Why do haredim live longer?
Most of the ultra-orthodox (haredi) Jews in Israel live below the poverty line. Their large families and limited economic circumstances – usually only wives are breadwinners while husbands study Torah in one of their institutions – make it almost impossible to have a comfortable standard of living.
In theory, this should adversely affect well-being and life expectancy, because it’s generally accepted that the well-to-do live both better and longer than the poor. Like with other people who eat what they have, not what’s good for them, the diet of haredim is said to be less than wholesome. And they don’t seem to do much physical exercise. Many are obese.
Yet according to the State of the Nation Report 2015 by the Taub Center, a leading research institute in Israel, life expectancy among haredi men is said to be three years higher than in the rest of the male population. And haredi women live 18 months longer than other women.
Researchers Dov Chernichovsky and Chen Sharoni report that “the relatively good health of haredim is related to the fact that these communities have high levels of social capital.” This implies “social trust, norms, and networks and includes aspects of life common to the haredim: a high number of social relationships, high levels of satisfaction with family relationships, strong social support systems, and high levels of volunteering.” We’re also told that “a relatively low percentage of haredim report feelings of loneliness.”
The argument is noteworthy, but seemingly insufficient. After all, there are many groups, Jewish and otherwise, religious and secular, that practise what the researchers ascribe to haredi social capital, yet they don’t seem to result in comparable levels of well-being.

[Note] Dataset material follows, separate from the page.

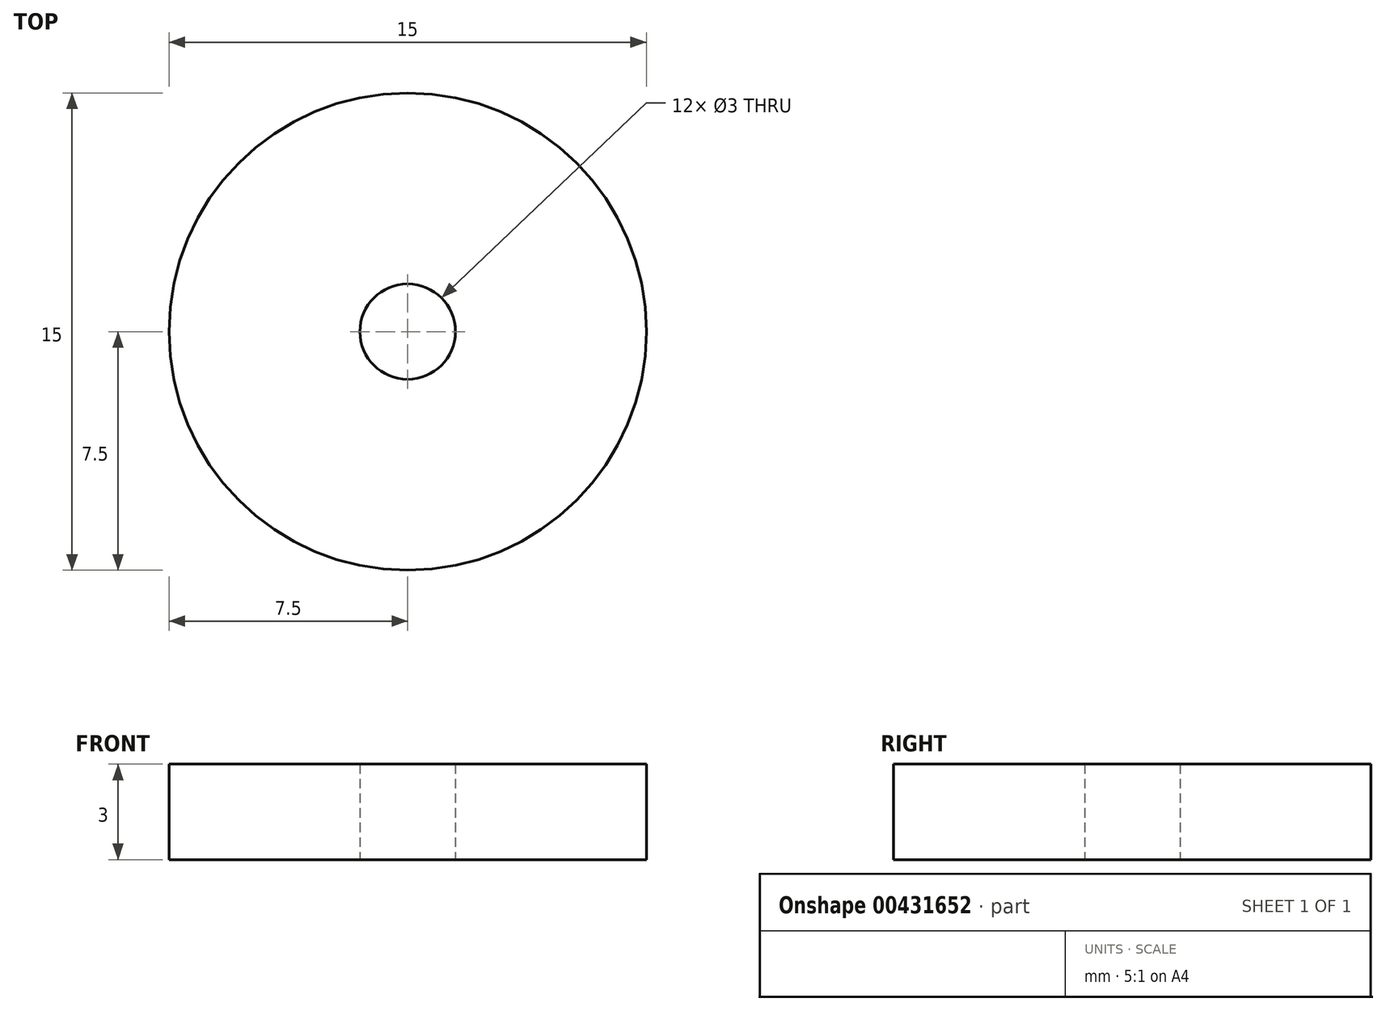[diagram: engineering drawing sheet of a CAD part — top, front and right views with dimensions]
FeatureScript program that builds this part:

Therefore, perhaps at least as important as social capital that the haredi world offers its adherents is relative freedom from making personal decisions. Haredim don’t seem to have to decide about such vital issues as lifestyle, career and other matters that burden those of us who live in open societies and are exposed to many, often contradictory, options. Not that haredi lives have fewer pressures and problems, but the system to which they subject themselves imposes solutions that greatly reduce, even eliminate, the dilemmas of individual decision-making.
That may also be why many young Jews from middle-class homes, beneficiaries of a solid western education and usually encouraged to make up their own minds about careers, spouses and where to live, have been “born again” into haredi sects, where, often to the amazement of parents and relatives, they find much more happiness than before. Haredi life may be less affluent, but it seems to be also less stressful because answers to pressing problems are provided from on high.
Thus the attraction of the haredi lifestyle may be at least as much a manifestation of disdain of the way most of us live in the ostensibly enlightened, open and democratic West.
Committed though I am to Judaism and the Jewish way of life, I’m among those who cannot in good conscience embrace haredi Judaism, even though I’m not unfamiliar with its teachings and norms. Yet I find much of its implied or explicit critique of the western way of life compelling. Therefore, I’m not surprised that some children and grandchildren of middle-class Jewish families seek shelter there.
It also helps me to understand why others, particularly young Muslims reared in the enlightened West, find their way to fundamentalist groups, some of them propagating extremism. They may not offer longevity, but they promise eternal bliss as an alternative to bourgeois anomie.
It also explains why many haredi institutions are financially supported by non-orthodox, at times totally non-observant, Jews. It may serve as an insurance policy against the burdens of modern living. They seem to find it easier to pay for others to live what they perceive to be virtuously and modestly than to try to modify their own way of life.